Supplied information below:

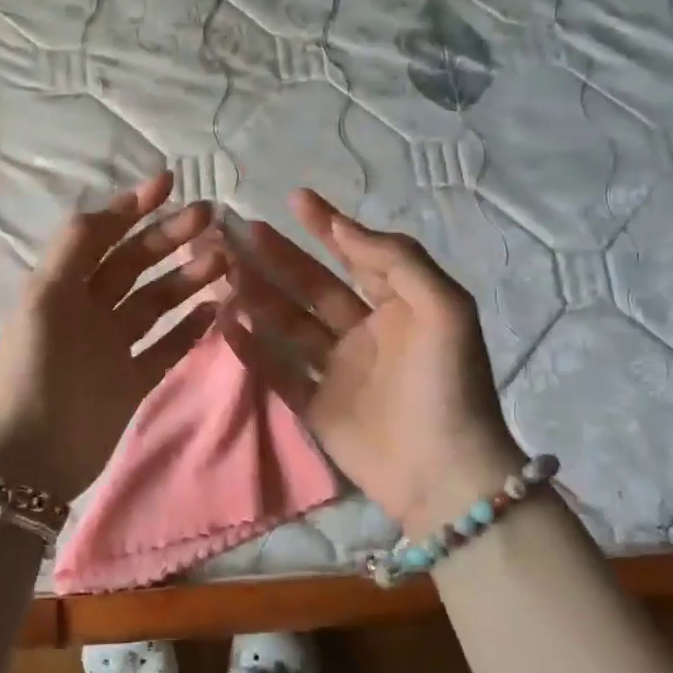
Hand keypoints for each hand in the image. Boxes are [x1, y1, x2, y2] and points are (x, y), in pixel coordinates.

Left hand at [0, 172, 228, 501]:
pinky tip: (218, 308)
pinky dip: (191, 327)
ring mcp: (114, 345)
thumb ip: (75, 247)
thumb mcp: (46, 297)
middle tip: (210, 218)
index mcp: (64, 285)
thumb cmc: (36, 368)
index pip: (103, 235)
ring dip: (188, 279)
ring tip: (223, 261)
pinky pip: (168, 346)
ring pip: (157, 301)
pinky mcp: (134, 379)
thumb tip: (114, 207)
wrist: (31, 455)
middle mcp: (90, 308)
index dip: (133, 207)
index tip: (170, 182)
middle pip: (136, 264)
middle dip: (170, 238)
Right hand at [224, 190, 523, 536]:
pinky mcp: (317, 405)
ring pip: (289, 323)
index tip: (296, 199)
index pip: (356, 255)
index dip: (327, 226)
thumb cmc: (447, 383)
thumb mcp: (444, 308)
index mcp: (399, 305)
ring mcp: (338, 369)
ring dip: (259, 296)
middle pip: (312, 286)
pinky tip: (225, 324)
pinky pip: (278, 370)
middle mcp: (365, 331)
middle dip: (279, 257)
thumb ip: (397, 260)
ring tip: (224, 271)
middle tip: (240, 232)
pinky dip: (252, 348)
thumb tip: (343, 225)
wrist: (444, 473)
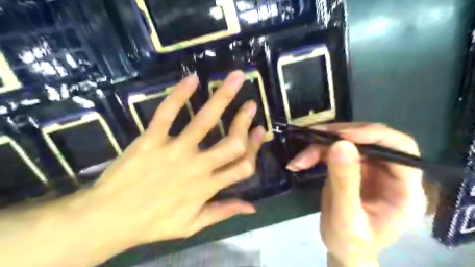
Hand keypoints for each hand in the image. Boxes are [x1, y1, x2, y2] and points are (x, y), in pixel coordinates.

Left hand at [84, 69, 264, 247]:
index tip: (260, 130)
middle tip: (251, 104)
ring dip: (223, 97)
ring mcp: (174, 150)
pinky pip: (166, 114)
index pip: (243, 165)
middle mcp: (197, 166)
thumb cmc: (153, 223)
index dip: (255, 147)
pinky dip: (179, 95)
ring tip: (236, 78)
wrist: (108, 219)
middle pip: (231, 142)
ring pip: (205, 121)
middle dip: (244, 121)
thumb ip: (224, 212)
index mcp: (208, 187)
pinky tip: (192, 79)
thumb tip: (252, 207)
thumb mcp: (193, 225)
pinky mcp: (151, 140)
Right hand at [288, 124, 429, 265]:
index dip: (373, 136)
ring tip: (299, 160)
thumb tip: (340, 144)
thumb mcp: (345, 218)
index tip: (341, 136)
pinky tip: (299, 162)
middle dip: (339, 137)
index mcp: (405, 190)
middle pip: (371, 139)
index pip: (401, 149)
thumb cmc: (350, 243)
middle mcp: (392, 173)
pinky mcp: (353, 167)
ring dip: (320, 146)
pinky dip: (315, 153)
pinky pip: (335, 150)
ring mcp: (372, 169)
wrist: (342, 250)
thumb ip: (344, 183)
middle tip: (312, 138)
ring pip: (349, 142)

End of Supplied information.

• To do
Each line above that carries the string "hand" has to be returned.

• Solution to the exercise
Hand keypoints for each hand in the image. Boxes are [x1, y1, x2, y2] and points are (x, y), in pixel coordinates.
Left hand at [0, 172, 228, 501]:
Right hand at [224, 190, 523, 536]:
Hand keypoints for each hand in the image. Boxes are [x1, y1, x2, y2] and points are (x, y), in pixel coordinates.
Left hand at [84, 69, 264, 247]:
Right hand at [288, 124, 429, 265]:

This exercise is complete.